WHAT YOU HAVE TO DO
Look through the data below. Collect every line where the word "neck" occurs.

Saved entries
○ ○ ○

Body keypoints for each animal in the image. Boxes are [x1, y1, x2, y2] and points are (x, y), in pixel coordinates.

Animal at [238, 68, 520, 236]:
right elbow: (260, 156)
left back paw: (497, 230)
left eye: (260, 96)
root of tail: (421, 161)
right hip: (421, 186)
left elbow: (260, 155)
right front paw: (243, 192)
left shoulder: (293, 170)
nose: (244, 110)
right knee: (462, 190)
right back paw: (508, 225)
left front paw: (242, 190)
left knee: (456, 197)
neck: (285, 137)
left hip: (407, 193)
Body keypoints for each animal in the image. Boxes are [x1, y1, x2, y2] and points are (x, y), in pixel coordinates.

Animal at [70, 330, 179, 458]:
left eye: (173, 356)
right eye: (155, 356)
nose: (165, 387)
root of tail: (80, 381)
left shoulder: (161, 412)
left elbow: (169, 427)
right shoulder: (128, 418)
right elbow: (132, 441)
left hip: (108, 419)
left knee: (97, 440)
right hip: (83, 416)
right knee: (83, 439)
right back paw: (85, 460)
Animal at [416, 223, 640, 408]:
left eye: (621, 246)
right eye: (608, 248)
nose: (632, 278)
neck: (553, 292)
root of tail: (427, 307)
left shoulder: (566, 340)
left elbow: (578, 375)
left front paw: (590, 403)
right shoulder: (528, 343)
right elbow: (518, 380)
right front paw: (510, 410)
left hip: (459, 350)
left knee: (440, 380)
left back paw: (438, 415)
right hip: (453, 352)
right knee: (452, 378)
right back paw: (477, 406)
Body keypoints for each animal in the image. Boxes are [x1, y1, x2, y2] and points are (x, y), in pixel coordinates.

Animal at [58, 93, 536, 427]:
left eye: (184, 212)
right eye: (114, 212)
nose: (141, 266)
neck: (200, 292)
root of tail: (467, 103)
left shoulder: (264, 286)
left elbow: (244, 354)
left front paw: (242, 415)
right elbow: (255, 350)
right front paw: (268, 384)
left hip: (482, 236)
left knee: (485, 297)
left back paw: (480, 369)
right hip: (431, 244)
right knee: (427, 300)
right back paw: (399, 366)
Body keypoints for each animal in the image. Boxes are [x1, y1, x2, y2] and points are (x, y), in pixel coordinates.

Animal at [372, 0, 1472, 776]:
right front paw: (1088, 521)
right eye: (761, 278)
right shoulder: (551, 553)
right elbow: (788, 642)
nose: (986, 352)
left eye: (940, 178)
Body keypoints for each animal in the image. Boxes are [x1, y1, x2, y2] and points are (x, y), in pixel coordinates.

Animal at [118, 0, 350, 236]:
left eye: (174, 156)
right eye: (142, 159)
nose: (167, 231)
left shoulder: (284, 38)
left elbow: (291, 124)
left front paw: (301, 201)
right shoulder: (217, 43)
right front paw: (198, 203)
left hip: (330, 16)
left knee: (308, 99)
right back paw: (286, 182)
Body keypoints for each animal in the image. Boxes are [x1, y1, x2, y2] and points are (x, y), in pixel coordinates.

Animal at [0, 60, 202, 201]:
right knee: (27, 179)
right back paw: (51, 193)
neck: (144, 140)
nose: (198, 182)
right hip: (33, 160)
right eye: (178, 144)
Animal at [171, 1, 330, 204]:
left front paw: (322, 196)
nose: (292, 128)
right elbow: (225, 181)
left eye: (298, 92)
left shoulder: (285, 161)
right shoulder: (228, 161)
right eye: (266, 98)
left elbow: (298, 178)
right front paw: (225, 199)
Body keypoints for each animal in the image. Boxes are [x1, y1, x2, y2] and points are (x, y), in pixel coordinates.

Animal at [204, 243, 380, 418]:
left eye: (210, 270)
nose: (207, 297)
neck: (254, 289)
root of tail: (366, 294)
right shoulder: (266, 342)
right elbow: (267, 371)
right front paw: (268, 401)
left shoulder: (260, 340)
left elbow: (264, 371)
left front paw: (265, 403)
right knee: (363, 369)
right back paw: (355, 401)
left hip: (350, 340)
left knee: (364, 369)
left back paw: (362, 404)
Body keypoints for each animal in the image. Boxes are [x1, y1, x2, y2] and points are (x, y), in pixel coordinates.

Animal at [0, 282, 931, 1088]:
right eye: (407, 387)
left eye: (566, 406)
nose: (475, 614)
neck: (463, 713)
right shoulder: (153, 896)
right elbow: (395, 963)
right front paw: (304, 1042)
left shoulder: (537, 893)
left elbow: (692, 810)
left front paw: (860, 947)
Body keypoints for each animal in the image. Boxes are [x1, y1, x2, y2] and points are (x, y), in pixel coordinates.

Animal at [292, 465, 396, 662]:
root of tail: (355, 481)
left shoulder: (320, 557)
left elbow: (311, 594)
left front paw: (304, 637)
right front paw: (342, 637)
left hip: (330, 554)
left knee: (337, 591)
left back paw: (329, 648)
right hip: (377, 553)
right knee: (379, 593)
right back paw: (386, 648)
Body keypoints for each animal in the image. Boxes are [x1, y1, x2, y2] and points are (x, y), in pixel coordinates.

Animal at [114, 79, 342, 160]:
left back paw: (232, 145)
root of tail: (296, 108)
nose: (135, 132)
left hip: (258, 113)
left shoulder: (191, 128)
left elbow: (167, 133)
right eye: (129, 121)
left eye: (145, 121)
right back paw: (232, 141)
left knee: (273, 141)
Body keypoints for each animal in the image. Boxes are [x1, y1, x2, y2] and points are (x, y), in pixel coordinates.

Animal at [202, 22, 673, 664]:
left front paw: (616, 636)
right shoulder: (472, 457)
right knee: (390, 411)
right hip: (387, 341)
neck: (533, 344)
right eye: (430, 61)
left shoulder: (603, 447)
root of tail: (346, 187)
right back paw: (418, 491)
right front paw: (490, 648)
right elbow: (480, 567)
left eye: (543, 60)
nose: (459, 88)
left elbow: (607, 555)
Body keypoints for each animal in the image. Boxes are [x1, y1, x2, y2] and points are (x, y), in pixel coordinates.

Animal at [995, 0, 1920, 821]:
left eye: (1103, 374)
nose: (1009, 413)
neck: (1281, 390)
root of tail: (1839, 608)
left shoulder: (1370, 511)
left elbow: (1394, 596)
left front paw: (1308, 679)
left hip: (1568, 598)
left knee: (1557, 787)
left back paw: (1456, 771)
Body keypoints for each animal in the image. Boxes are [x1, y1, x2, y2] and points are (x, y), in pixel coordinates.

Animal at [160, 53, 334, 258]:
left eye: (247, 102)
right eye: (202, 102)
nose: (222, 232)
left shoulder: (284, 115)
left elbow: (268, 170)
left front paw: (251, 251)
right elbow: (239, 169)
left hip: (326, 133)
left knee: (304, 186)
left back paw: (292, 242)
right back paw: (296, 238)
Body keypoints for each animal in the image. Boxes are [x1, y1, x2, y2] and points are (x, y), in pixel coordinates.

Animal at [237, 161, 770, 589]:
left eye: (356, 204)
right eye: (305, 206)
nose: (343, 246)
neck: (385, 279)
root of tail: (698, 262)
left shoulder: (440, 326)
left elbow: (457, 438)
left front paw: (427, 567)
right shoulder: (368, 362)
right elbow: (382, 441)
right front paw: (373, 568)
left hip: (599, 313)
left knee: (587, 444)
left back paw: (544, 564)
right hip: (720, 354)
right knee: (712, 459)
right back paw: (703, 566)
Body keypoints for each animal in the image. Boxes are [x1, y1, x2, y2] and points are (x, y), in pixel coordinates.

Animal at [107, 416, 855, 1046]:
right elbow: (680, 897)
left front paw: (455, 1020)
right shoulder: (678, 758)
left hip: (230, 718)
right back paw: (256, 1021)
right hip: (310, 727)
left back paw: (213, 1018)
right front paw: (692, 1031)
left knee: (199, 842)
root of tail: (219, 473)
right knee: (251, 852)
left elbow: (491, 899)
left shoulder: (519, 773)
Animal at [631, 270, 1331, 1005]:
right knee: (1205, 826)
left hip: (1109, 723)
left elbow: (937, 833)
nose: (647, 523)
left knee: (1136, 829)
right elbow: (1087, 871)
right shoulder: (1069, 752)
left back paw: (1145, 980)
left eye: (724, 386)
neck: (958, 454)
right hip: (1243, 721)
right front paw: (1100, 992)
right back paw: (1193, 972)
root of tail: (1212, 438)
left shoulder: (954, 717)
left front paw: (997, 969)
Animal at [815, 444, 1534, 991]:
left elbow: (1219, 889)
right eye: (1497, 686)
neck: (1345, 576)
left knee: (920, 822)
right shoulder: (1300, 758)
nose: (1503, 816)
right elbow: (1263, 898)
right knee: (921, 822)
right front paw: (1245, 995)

○ ○ ○

WRITTEN SOLUTION
neck: (285, 137)
neck: (553, 292)
neck: (200, 292)
neck: (144, 140)
neck: (254, 289)
neck: (463, 713)
neck: (533, 344)
neck: (1281, 390)
neck: (385, 279)
neck: (958, 454)
neck: (1345, 576)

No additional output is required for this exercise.